The website explains that blockchains are “decentralised, immutable, censorship resistant, and permission less”.

This means they are not controlled or managed by any one, single entity, and anyone can create a wallet and then use the blockchain immediately.

The website continues: “All data stored on blockchain is public; anyone and everyone can view all the past transactions that have occurred, making it fraud resistant.

“Unless known for a fact that the wallet is owned by a certain individual or entity, the transactions are anonymous to outside viewers.”

Examples of cryptocurrencies

Bitcoin, the first cryptocurrency, was created in 2009 by a mysterious figure called Satoshi Nakamoto.

Whereas Ether, the cryptocurrency of the Ethereum network, is a programmable blockchain launched in 2015 which supports smart contracts.
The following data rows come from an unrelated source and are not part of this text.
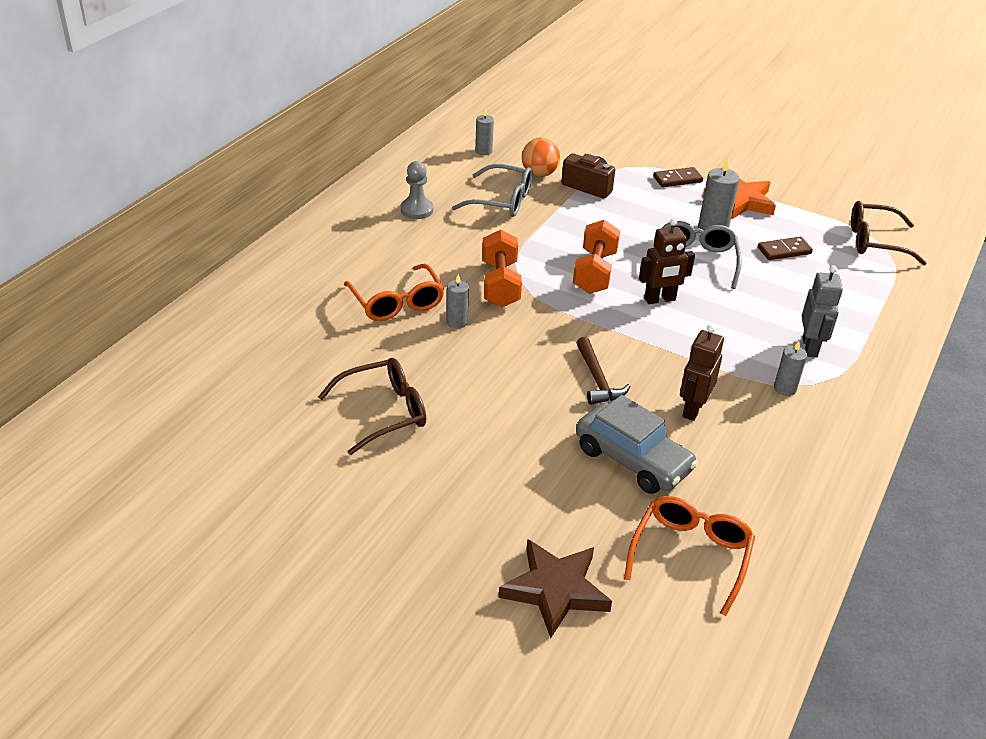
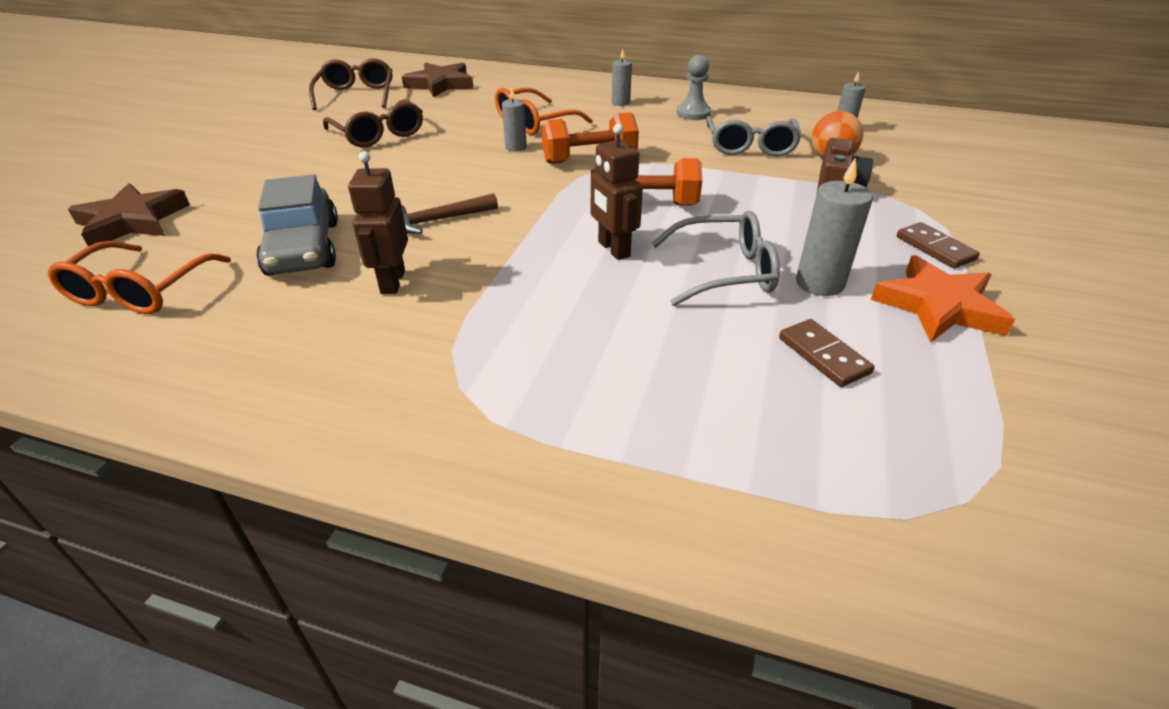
camera: 80 degrees right, 0 degrees up
grey car [576,395,698,494] -> grey car turned 45 degrees counterclockwise [256,175,338,276]
orange glasses [624,496,755,616] -> orange glasses turned 90 degrees clockwise [48,241,231,314]
brown robot [680,325,724,421] -> brown robot turned 105 degrees counterclockwise [348,151,408,294]
grey candle [774,341,807,396] -> grey candle moved to [612,49,632,106]
grey robot [802,265,843,357] -> none
brown glasses [851,201,927,265] -> brown glasses moved to [309,58,392,110]
none -> brown star [402,62,474,97]

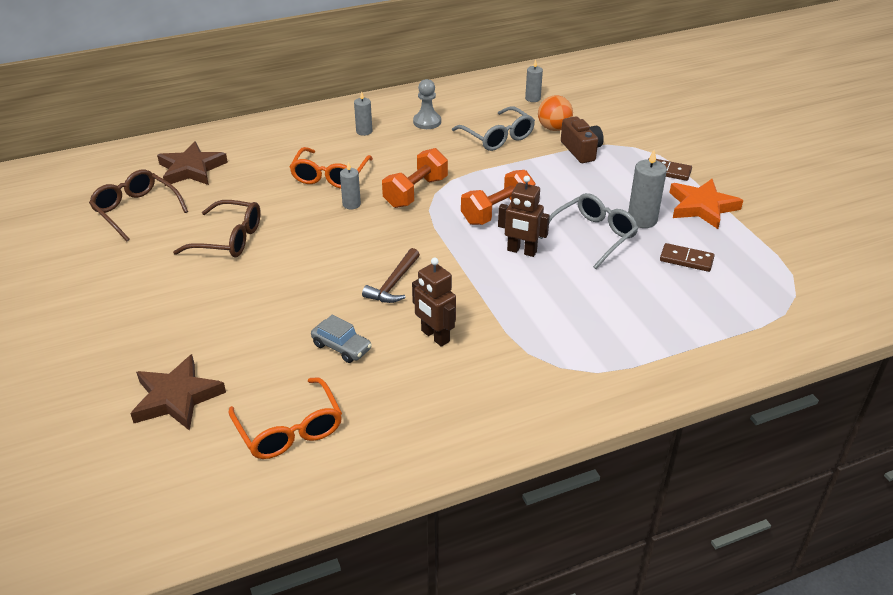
camera: 40 degrees left, 0 degrees up
grey car [256,175,338,276] -> grey car [311,315,372,363], size x0.58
The website also explained Dogecoin which is a ‘meme-coin’ created as a joke of sorts by a pair of IBM engineers back in 2013.

The digital currency has since gained traction with the likes of Elon Musk tweeting about it, and showing his support.

Cryptionary concluded by providing further insight into blockchain, which many people will be intrigued by.

It said: “Blockchain technology has developed leaps and bounds since its inception.

“Brand new ideas such as decentralised finance, or DeFi, are growing massively in popularity. Bitcoin is even accepted as legal tender in El Salvador.

“Cryptocurrencies are attractive to many because they offer true control over your wealth.

“They allow for the removal of the middleman when transferring wealth, making payments, and creating or executing complex financial agreements.”